◆ **What to do**
Once the pictures are set aside, reproduce all of the records exactly.

◆ **Raw data**
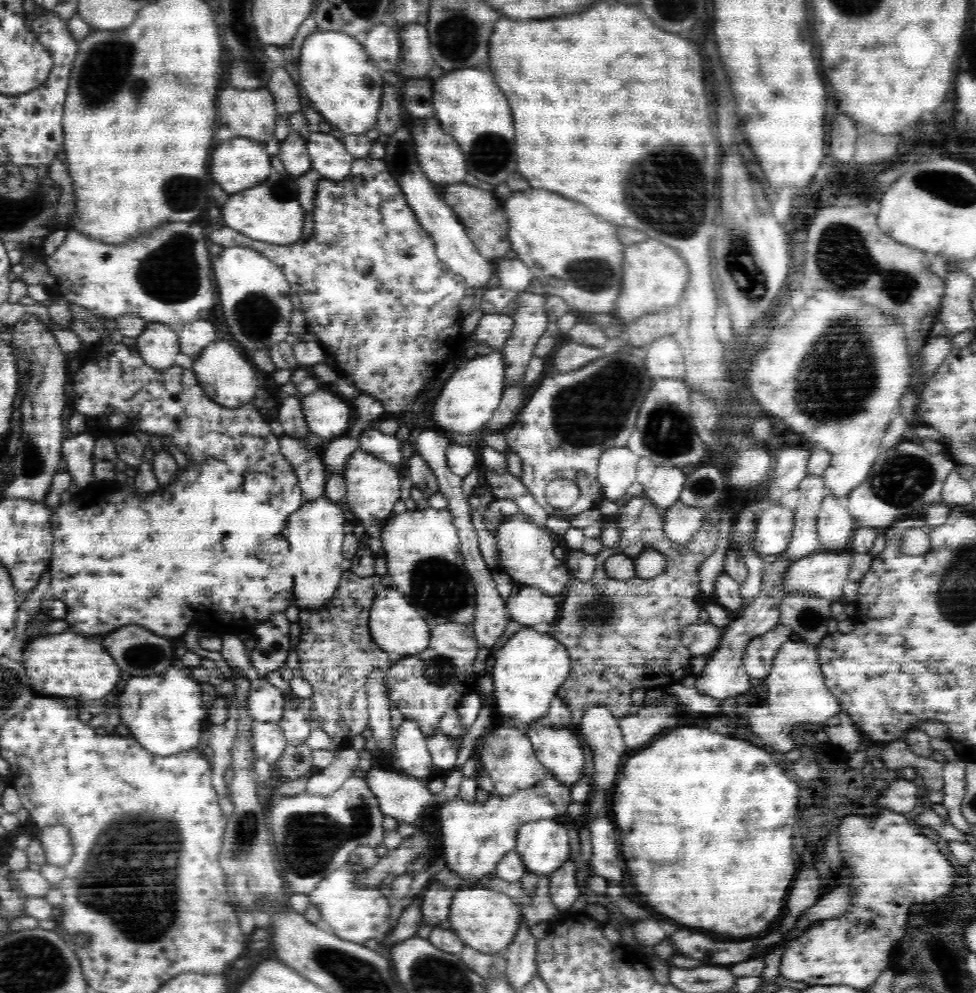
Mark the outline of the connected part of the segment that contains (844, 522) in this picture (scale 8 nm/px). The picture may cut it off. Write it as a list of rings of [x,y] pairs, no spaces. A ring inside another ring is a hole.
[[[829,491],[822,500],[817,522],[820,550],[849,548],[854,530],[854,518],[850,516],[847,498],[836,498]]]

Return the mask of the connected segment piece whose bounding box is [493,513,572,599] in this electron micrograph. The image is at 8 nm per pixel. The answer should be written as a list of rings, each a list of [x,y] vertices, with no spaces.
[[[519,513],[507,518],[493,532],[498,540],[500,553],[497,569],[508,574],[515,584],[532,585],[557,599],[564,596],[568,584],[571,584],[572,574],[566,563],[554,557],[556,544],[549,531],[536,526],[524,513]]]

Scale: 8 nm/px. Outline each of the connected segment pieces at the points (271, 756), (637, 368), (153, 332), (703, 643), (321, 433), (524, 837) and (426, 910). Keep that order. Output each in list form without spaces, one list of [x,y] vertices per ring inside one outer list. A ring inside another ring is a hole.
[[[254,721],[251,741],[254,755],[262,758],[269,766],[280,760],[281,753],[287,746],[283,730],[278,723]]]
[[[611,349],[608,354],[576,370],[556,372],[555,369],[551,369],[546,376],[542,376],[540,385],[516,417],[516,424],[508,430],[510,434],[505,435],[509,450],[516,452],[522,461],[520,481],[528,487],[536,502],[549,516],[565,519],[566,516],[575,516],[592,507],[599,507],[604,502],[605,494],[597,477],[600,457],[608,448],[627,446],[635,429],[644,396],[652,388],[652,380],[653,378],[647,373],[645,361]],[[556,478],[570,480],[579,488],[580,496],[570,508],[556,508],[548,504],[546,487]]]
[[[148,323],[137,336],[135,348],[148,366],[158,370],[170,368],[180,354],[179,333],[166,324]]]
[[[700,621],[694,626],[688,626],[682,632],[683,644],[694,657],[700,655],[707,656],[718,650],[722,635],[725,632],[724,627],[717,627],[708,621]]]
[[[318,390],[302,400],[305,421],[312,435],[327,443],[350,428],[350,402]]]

◆ **Task result**
Mark the outline of the connected part of the segment that contains (844, 522) in this picture (scale 8 nm/px). The picture may cut it off. Write it as a list of rings of [x,y] pairs, no spaces. A ring inside another ring is a hole.
[[[829,491],[822,500],[817,522],[820,550],[849,548],[854,530],[854,518],[850,516],[847,498],[836,498]]]

Return the mask of the connected segment piece whose bounding box is [493,513,572,599] in this electron micrograph. The image is at 8 nm per pixel. The answer should be written as a list of rings, each a list of [x,y] vertices, with no spaces.
[[[519,513],[507,518],[493,532],[498,540],[500,553],[497,569],[508,574],[515,584],[532,585],[557,599],[564,596],[568,584],[571,584],[572,574],[566,563],[554,557],[556,544],[549,531],[536,526],[524,513]]]

Scale: 8 nm/px. Outline each of the connected segment pieces at the points (271, 756), (637, 368), (153, 332), (703, 643), (321, 433), (524, 837) and (426, 910). Keep that order. Output each in list form without spaces, one list of [x,y] vertices per ring inside one outer list. A ring inside another ring is a hole.
[[[254,721],[251,741],[254,755],[262,758],[269,766],[280,760],[281,753],[287,746],[283,730],[278,723]]]
[[[611,349],[608,354],[576,370],[556,372],[555,369],[551,369],[546,376],[542,376],[540,385],[516,417],[516,424],[508,430],[510,434],[505,435],[509,450],[516,452],[522,461],[520,481],[528,487],[536,502],[549,516],[565,519],[566,516],[575,516],[592,507],[599,507],[604,502],[605,494],[597,477],[600,457],[608,448],[627,446],[635,429],[644,396],[652,388],[652,380],[653,378],[647,373],[645,361]],[[556,478],[570,480],[579,488],[580,496],[570,508],[556,508],[548,504],[546,487]]]
[[[148,323],[137,336],[135,348],[148,366],[158,370],[170,368],[180,354],[179,333],[166,324]]]
[[[700,621],[694,626],[688,626],[682,632],[683,644],[694,657],[700,655],[707,656],[718,650],[722,635],[725,632],[724,627],[717,627],[708,621]]]
[[[318,390],[302,400],[305,421],[312,435],[327,443],[350,428],[350,402]]]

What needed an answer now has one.